All things considered–the depression, the day job, three kids and one insatiable husband–I think a book a year is about top speed for me. But I’m taking notes on all the things I will do differently the next time around, some of which may smooth the process:

  1. I won’t use Scrivener again. It’s too tempting to jump around, and writing all the exciting scenes first is like eating the lemon cookie before the peas and carrots.
  2. I’ll write out the first draft, start to finish, longhand. Of all the things I’ve learned about myself as a writer, the most valuable to me has been recognizing what a boost it is to my creativity when I can scribble the story and scratch all over it and draw dirty pictures in the corners when I get bored. A cheap pen and notebook don’t intimidate me the way a blank computer screen does. With pen and paper, I am never blocked. And as I type out the manuscript, I get a hefty first revision out of the way. Big, big help.
  3. I will take some time to think about the story before I start writing.
  4. But I will not make a detailed outline. I’ll think about the story in terms of hitting a series of marks. Beginning, midpoint reversal, tentative end. I’ll loosen up.
  5. I will accept my limitations as a writer and look for ways to play to my strengths.
  6. I won’t begin writing the first draft until I have at least a week set aside to crank on it.
  7. I’ve learned that I write best when I’m not at home. I will take my one-woman show on the road from the first page, leaving my computer and phone and beautiful family behind.
  8. I will remember that while my husband is not a reader, he’s doing the laundry, shuttling the children, and blending margaritas. Laundry + alcohol = blow jobs.
  9. I don’t write well on work nights. Unless I feel inspired, I won’t try. I’ll go out and live instead, and let the energy build until the next day off. I’ll remind myself that daydreaming is part of writing, not necessarily a shirking of responsibilities.
  10. I will try to remember that writing sucks a big fat donkey dick, no matter how you go about it. But it’s the only way to make a book.

What will you do differently the next time out?

Chihuahua

I woke up in the middle of the night with that feeling. That awful feeling. Mouth full of hot water, acrid taste in the back of the throat, ominous roiling like a rocket preparing for liftoff . . . I raced to the bathroom and hung out there awhile, upended and cursing that fucking Taco Bell chihuahua.

Serves me right. I had to run to Kohl’s after work (my favorite bras, 60% off–now there’s a rack!) and afterward I thought, I’ll just grab a quick cheap bite and sit with my notebook for a few minutes. Oof, bad idea. I should have gone home and had leftover tofu curry, or a bowl of cereal with blueberries, or even a baked potato with cheddar, if I was so goddamn set on junk food. The fact is, my body was offended.

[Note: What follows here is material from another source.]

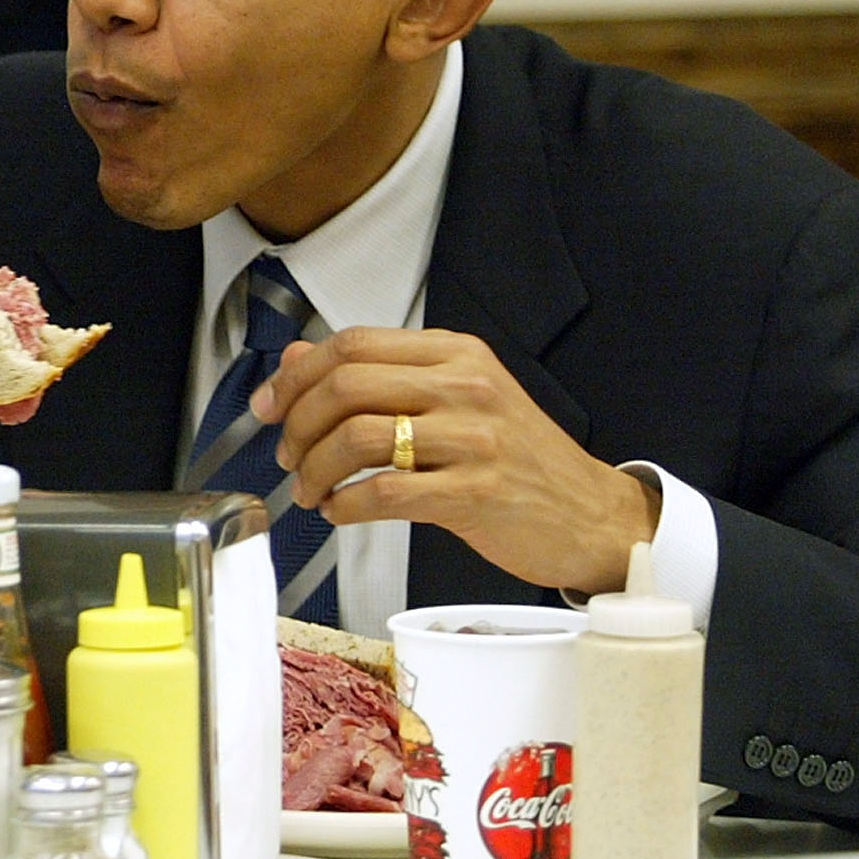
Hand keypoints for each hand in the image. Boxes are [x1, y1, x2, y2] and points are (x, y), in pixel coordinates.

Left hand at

I’ve been feeding it clean for a long time now and my stomach does not appreciate the wonders of liquid cheese and bean goo and those cinnamon styrofoam thingies that dissolve on impact. Whatever I ate last night, I’m pretty sure it’s the grout in the food pyramid.

I can’t tell you how comforting it was to unpack my breakfast and lunch for work today: strawberries, pineapple and raspberries in a ginger-honey-lime dressing, an apple, some tomato soup and pickled carrots. And saltines, just in case. Stomach, I’m here to make amends.

Have you fallen off the wagon lately?